The masses of electron, proton and neutron (in SI units) are (approx.):
\begin{equation} m_e=\text{electron mass}=9.109\times 10^{-31}\ \text{kg} \end{equation} \begin{equation} m_p=\text{proton mass}=1.673\times 10^{-27}\ \text{kg} \end{equation} \begin{equation} m_n=\text{neutron mass}=1.675\times 10^{-27}\ \text{kg} \end{equation}
The unified atomic mass unit ($u$) is defined as one twelfth of the mass of Carbon-12.

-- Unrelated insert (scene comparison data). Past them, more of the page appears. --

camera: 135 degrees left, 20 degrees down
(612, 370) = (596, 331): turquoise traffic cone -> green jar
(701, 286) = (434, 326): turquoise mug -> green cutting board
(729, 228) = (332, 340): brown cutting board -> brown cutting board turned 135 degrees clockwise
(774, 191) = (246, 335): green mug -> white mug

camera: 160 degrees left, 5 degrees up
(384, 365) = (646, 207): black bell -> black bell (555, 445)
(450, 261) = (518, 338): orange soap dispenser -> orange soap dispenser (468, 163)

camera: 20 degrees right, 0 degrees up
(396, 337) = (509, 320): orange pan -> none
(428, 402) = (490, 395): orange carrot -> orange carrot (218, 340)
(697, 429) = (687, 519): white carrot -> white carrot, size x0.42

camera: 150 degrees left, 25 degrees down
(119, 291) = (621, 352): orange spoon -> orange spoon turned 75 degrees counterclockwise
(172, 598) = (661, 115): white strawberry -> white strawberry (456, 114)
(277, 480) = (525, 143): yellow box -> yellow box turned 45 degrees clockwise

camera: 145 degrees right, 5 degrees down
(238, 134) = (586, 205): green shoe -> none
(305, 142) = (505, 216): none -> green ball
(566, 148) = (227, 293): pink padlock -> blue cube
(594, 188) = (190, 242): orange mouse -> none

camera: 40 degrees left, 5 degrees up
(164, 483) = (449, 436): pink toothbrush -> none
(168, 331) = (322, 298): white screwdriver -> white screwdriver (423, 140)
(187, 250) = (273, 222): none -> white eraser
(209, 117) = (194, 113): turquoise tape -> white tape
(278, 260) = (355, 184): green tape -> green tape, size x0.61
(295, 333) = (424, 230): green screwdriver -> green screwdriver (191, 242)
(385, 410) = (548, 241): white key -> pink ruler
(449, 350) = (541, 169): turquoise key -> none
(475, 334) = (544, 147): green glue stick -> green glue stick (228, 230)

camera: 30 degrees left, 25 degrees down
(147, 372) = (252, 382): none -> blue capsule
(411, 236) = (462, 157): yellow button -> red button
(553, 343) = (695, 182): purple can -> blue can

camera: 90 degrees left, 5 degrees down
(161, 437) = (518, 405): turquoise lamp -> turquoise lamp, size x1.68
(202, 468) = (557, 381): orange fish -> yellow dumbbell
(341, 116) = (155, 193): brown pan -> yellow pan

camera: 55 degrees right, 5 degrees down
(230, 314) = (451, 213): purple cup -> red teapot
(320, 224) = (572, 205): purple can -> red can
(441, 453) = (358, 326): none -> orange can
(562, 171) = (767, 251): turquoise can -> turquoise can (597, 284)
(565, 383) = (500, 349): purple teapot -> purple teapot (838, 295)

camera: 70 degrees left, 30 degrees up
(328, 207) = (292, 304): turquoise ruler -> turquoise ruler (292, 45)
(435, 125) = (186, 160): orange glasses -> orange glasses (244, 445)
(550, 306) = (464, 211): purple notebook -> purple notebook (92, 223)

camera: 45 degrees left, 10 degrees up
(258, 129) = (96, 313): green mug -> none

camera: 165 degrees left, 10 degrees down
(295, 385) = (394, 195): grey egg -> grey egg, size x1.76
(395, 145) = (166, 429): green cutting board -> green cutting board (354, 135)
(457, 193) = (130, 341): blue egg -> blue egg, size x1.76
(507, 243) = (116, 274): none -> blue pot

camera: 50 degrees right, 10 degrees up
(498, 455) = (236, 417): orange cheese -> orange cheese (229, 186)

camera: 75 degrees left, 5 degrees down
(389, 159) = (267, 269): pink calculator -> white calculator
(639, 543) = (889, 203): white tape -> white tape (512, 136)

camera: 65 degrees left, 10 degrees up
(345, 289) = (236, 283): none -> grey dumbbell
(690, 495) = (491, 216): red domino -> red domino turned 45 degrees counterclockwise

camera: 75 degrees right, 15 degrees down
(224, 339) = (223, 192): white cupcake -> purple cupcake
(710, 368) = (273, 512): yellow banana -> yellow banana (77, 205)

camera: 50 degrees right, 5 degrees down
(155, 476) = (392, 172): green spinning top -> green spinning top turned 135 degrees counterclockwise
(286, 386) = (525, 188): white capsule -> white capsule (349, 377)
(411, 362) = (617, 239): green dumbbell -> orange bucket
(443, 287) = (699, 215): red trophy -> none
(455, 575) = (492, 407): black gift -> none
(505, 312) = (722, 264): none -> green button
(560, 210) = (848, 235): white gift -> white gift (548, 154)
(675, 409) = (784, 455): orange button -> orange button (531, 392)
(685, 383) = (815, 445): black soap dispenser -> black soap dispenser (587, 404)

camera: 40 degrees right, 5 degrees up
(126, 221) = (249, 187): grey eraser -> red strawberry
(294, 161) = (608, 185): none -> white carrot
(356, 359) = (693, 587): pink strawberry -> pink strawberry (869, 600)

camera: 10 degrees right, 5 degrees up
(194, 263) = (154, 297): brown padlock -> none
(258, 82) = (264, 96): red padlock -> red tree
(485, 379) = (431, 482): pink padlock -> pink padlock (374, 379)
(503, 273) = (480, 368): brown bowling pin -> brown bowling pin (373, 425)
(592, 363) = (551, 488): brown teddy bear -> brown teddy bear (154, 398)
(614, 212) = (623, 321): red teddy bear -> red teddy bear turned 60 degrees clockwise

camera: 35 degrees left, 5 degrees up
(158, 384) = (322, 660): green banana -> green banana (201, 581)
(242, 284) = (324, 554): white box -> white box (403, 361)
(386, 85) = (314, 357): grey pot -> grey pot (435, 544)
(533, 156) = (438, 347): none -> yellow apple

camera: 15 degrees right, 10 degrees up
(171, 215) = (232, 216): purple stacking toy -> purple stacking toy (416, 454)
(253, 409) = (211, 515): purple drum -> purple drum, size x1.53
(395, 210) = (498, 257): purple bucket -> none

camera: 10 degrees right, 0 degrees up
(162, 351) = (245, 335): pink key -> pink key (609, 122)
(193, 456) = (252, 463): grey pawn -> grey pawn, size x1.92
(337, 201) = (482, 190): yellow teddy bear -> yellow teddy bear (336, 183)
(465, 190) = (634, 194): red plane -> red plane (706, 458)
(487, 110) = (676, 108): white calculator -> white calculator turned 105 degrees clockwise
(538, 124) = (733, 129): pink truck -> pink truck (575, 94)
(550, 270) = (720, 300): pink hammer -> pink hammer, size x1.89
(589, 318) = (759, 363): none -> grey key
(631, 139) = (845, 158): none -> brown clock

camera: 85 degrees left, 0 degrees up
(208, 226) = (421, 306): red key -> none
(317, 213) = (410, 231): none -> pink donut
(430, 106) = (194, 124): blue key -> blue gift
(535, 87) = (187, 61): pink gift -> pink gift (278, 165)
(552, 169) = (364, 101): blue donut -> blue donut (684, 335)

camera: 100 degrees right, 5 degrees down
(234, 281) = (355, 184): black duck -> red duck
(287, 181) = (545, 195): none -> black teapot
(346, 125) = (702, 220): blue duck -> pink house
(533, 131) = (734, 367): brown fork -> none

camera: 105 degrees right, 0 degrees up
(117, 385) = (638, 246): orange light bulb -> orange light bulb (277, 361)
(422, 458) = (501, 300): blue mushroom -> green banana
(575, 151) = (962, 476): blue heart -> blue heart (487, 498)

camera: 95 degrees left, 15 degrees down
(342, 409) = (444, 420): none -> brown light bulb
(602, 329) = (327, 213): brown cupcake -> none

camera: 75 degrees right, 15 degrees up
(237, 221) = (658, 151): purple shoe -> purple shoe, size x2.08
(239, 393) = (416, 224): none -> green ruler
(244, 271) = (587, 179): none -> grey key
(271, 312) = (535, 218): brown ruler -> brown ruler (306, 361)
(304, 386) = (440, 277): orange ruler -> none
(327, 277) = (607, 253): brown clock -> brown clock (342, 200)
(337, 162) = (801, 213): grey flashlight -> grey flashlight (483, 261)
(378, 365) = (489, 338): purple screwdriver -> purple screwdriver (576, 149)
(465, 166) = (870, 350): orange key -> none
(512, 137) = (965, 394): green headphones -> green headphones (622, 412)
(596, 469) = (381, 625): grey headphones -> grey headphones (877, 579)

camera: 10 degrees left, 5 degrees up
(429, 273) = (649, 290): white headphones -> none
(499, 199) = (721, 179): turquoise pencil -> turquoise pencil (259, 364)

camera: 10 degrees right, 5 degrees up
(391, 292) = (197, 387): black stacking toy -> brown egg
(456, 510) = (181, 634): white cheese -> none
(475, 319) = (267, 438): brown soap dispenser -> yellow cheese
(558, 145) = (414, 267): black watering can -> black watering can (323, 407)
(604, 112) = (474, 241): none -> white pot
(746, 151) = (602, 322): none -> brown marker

\begin{equation} u=1.661\times 10^{-27}\ \text{kg} \end{equation}
Now, Carbon-12 contains 6 electrons, 6 protons and 6 neutrons, so the mass of this isotope should be:
\begin{equation} m=\text{Carbon-12 mass}=6\times(m_e + m_p + m_n)=6\times 3.3489 \times 10^{-27}\ \text{kg} \end{equation}
Then:
\begin{equation} \frac{m}{12}=0.5\times 3.3489 \times 10^{-27}\ \text{kg}=1.674 \times 10^{-27}\ \text{kg} \end{equation}
But this value is different from the value of $u$. Shouldn't $m/12$ be equal to $u$?